Common Mistakes and How to Avoid Them
- Confusing inheritance patterns – create flashcards to reinforce these.
- Mixing clinical features from similar diseases – use comparison tables for diseases like Duchenne vs Becker muscular dystrophy.
- Neglecting the systemic nature of some diseases (e.g., CF, Marfan syndrome) – review multi-organ involvement carefully.
- Forgetting population risk factors – some diseases like Tay-Sachs are more frequent in specific ethnic groups.
- Overlooking complication risks – such as aortic aneurysm rupture in Marfan or stroke in sickle cell disease.
Summary Table: Quick Recall Guide
| Disease | Inheritance | Key Features | Diagnostic Test |
|---|---|---|---|
| Cystic Fibrosis | Autosomal recessive | Lung infections, pancreatic insufficiency | Sweat chloride test |
| Down Syndrome | Trisomy 21 (usually random) | Characteristic facial features, heart defects | Karyotype |
| Sickle Cell | Autosomal recessive | Hemolytic anemia, vaso-occlusive crises | Hb electrophoresis |
| Duchenne Muscular Dystrophy | X-linked recessive | Progressive muscle weakness, pseudohypertrophy | CK levels, genetic testing |
| Huntington’s Disease | Autosomal dominant | Chorea, cognitive decline | Genetic testing for CAG repeats |
| Marfan Syndrome | Autosomal dominant | Tall, lens dislocation, aortic aneurysm | Genetic testing, clinical criteria |
| Tay-Sachs Disease | Autosomal recessive | Neurodegeneration, cherry-red spot | Enzyme assay |
| Phenylketonuria (PKU) | Autosomal recessive | Intellectual disability, musty odor | Newborn screening |
| Hemophilia A & B | X-linked recessive | Bleeding, hemarthroses | Factor assay, aPTT |
| Fragile X Syndrome | X-linked dominant | ID, macroorchidism | Genetic testing |
Final Tips for Exam Success
Consistency in revision, application of knowledge to clinical cases, and active recall methods such as flashcards and quizzes will significantly improve retention of genetic disease topics. Focus also on understanding inheritance patterns deeply as this is a recurring theme in many PLAB questions. Ensuring you can distinguish closely related diseases by their defining clinical and genetic features will give you an advantage.

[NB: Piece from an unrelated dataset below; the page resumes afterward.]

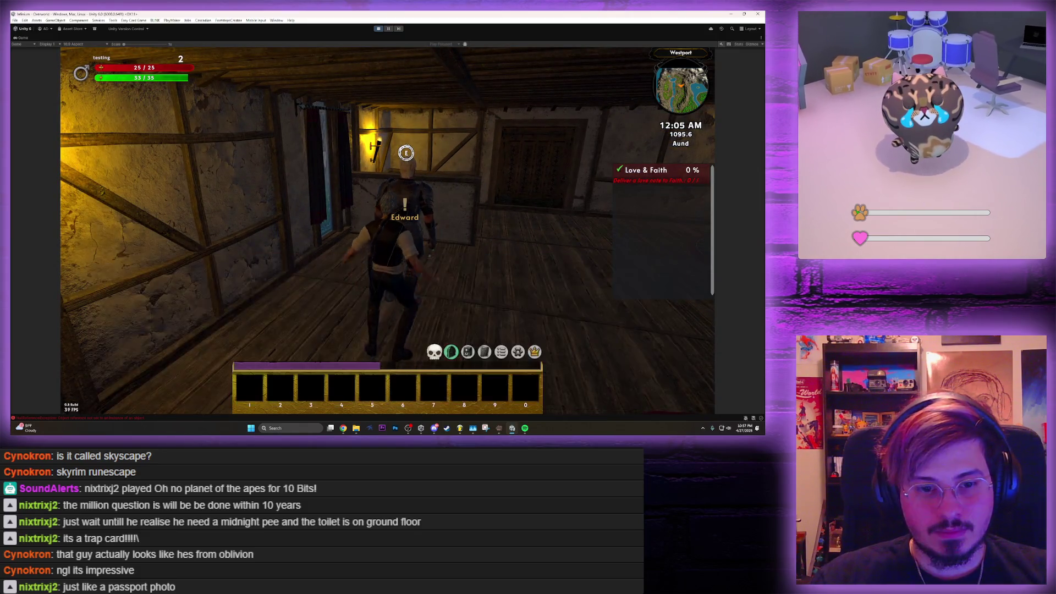
pyautogui.press('e')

Practice answering exam-style questions with clinical vignettes involving genetic diseases. This approach improves your skills in applying theoretical knowledge under time constraints. Finally, keep abreast of any updated PLAB guidelines or recommended reading to align your preparation with the current examination framework. Stay disciplined, and your efforts will be rewarded with success.
Frequently Asked Questions (FAQs)
- Q: What inheritance pattern does cystic fibrosis have?

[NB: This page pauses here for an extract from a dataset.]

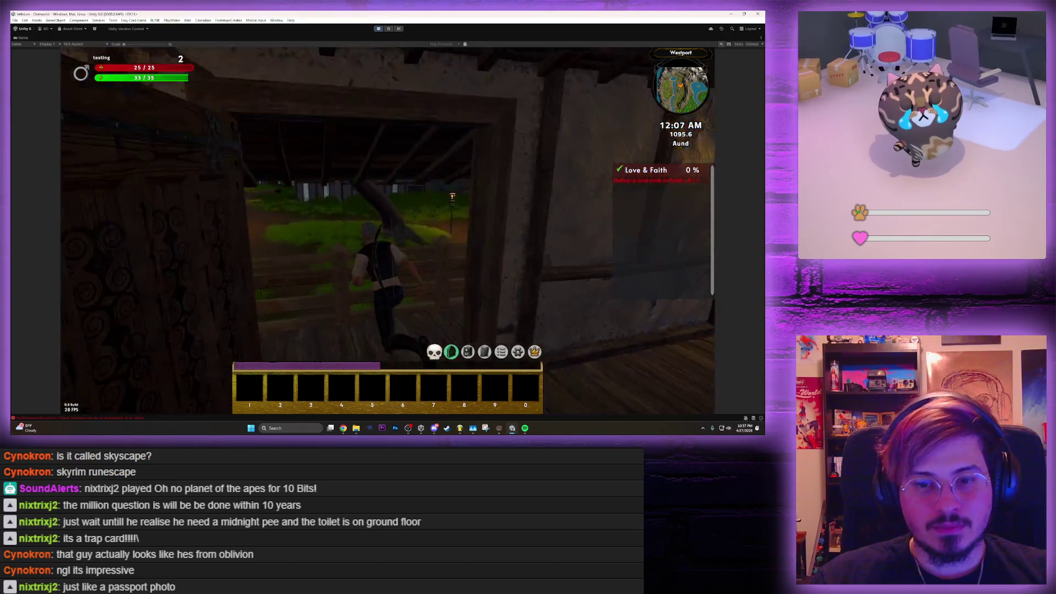
pyautogui.press('w')
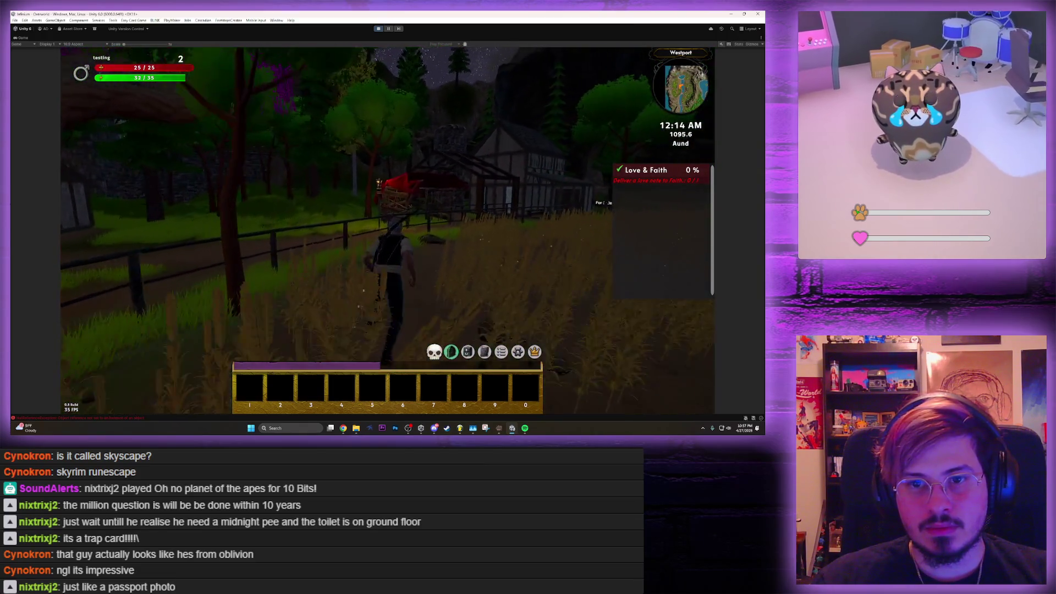
pyautogui.press('w')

A: Cystic fibrosis is inherited in an autosomal recessive pattern. - Q: Which genetic disease is associated with a ‘cherry-red spot’ on the macula?
A: Tay-Sachs disease is characterized by a cherry-red spot on the macula. - Q: What is the common cause of death in Marfan syndrome?
A: Cardiovascular complications, especially aortic aneurysm rupture, are the leading cause of death. - Q: How is sickle cell disease diagnosed?
A: It is diagnosed using hemoglobin electrophoresis which detects the presence of hemoglobin S. - Q: What distinguishes Duchenne from Becker muscular dystrophy?
A: Both are X-linked recessive, but Duchenne presents earlier and is more severe due to absent dystrophin, whereas Becker is milder with partially functional dystrophin.